* Task directions: In the listing below, start your output at the line with "cells exhibit moderate" and end it after the line with "cells demonstrate medium", copying every line exactly.

━━━━━ Material for the task ━━━━━

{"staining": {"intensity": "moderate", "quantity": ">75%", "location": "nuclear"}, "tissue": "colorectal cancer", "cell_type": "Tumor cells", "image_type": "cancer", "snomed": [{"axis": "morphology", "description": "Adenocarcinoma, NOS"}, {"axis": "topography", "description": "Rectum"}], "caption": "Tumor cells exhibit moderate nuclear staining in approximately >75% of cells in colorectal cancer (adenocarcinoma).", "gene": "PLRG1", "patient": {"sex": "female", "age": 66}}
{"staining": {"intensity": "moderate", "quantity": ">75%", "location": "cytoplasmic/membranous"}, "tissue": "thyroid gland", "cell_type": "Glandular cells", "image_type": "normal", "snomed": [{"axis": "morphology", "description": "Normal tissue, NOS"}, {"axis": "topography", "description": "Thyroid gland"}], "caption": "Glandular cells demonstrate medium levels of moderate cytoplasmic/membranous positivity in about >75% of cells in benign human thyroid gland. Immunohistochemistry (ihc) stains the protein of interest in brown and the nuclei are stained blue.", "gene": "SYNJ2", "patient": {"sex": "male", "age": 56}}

━━━━━
━━━━━ Material for the task ━━━━━

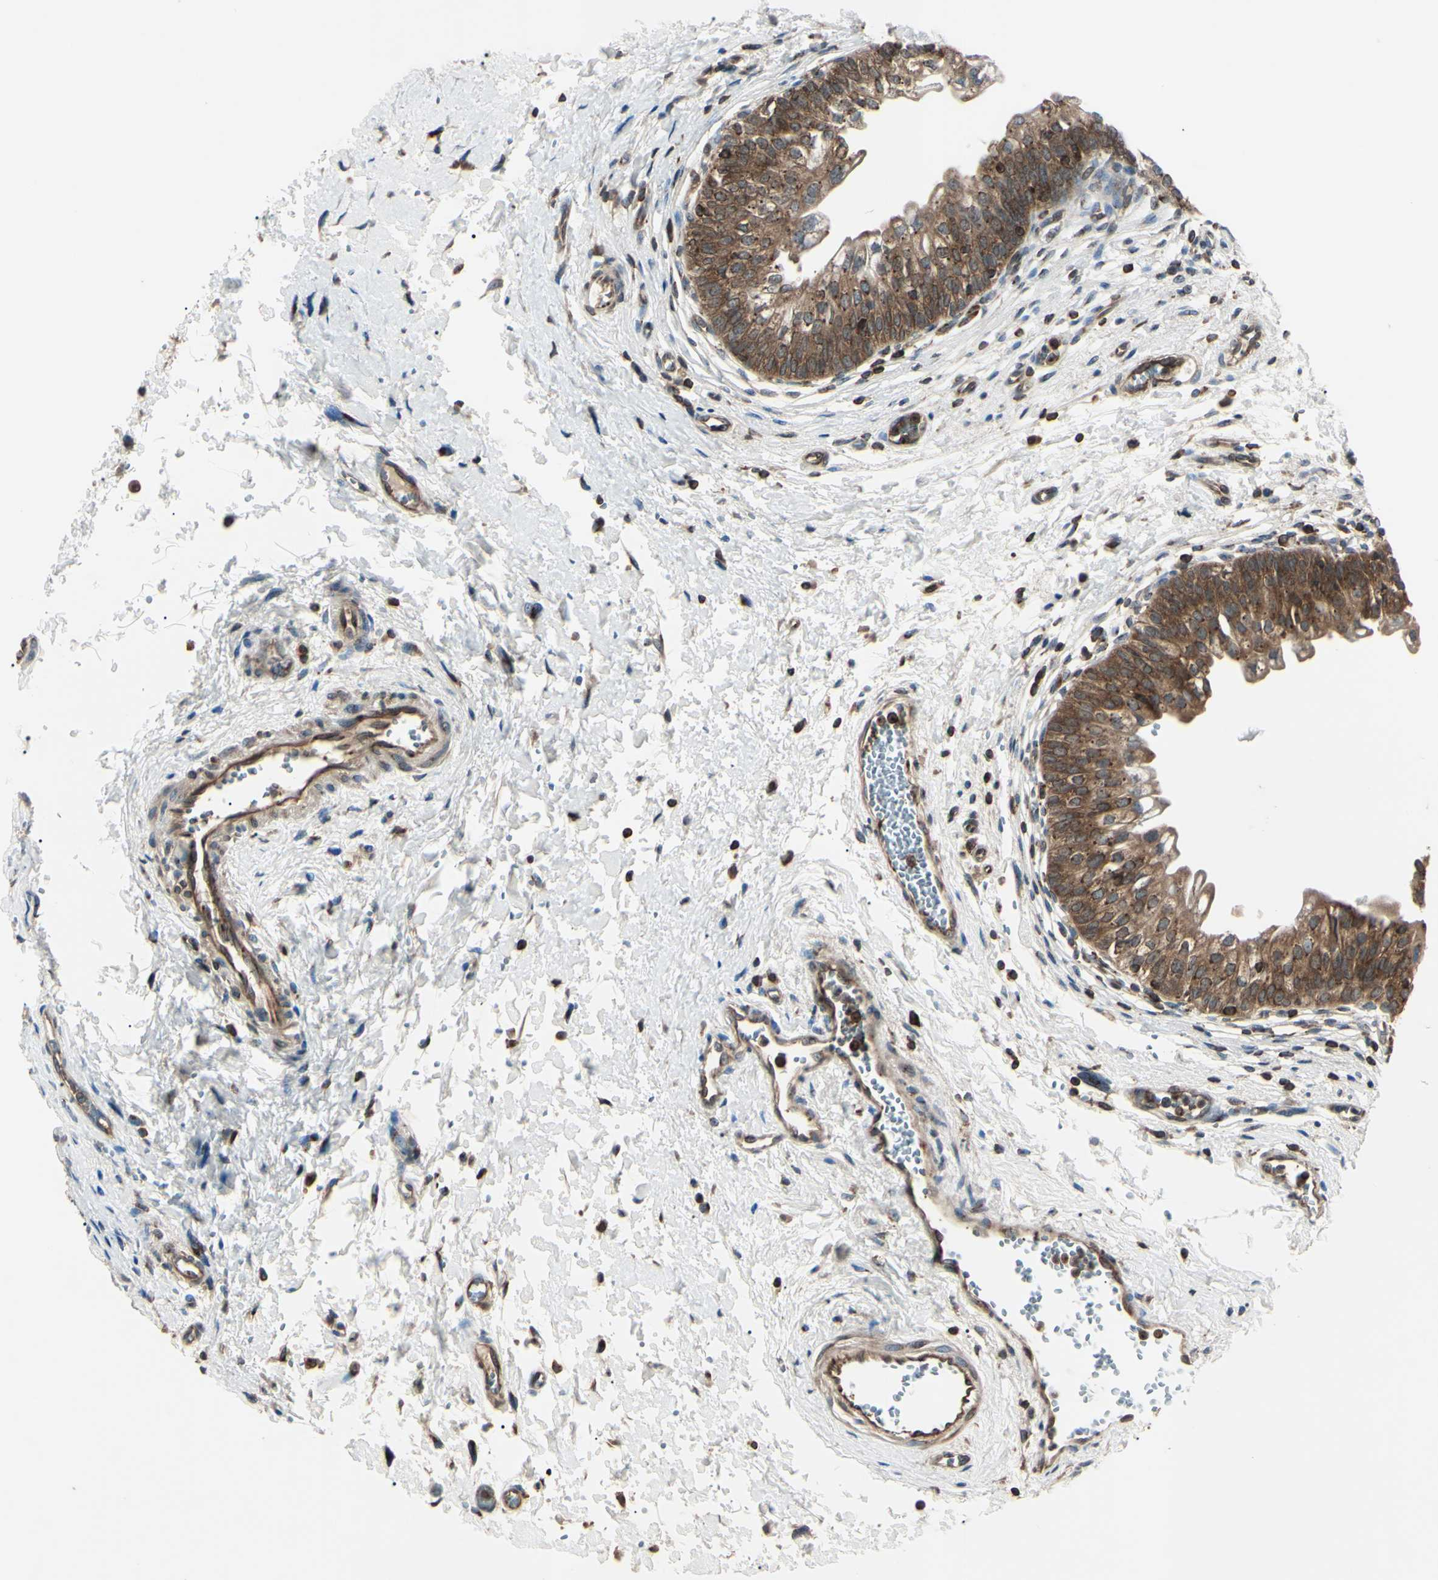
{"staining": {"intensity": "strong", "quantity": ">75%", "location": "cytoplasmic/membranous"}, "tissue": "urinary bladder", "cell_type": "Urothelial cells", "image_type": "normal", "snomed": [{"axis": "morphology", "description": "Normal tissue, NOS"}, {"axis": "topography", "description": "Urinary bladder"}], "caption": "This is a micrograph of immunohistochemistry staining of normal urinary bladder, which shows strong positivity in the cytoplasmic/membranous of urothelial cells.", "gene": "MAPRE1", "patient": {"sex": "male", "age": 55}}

━━━━━

* Written solution:
{"staining": {"intensity": "moderate", "quantity": ">75%", "location": "nuclear"}, "tissue": "colorectal cancer", "cell_type": "Tumor cells", "image_type": "cancer", "snomed": [{"axis": "morphology", "description": "Adenocarcinoma, NOS"}, {"axis": "topography", "description": "Rectum"}], "caption": "Tumor cells exhibit moderate nuclear staining in approximately >75% of cells in colorectal cancer (adenocarcinoma).", "gene": "PLRG1", "patient": {"sex": "female", "age": 66}}
{"staining": {"intensity": "moderate", "quantity": ">75%", "location": "cytoplasmic/membranous"}, "tissue": "thyroid gland", "cell_type": "Glandular cells", "image_type": "normal", "snomed": [{"axis": "morphology", "description": "Normal tissue, NOS"}, {"axis": "topography", "description": "Thyroid gland"}], "caption": "Glandular cells demonstrate medium levels of moderate cytoplasmic/membranous positivity in about >75% of cells in benign human thyroid gland. Immunohistochemistry (ihc) stains the protein of interest in brown and the nuclei are stained blue.", "gene": "SYNJ2", "patient": {"sex": "male", "age": 56}}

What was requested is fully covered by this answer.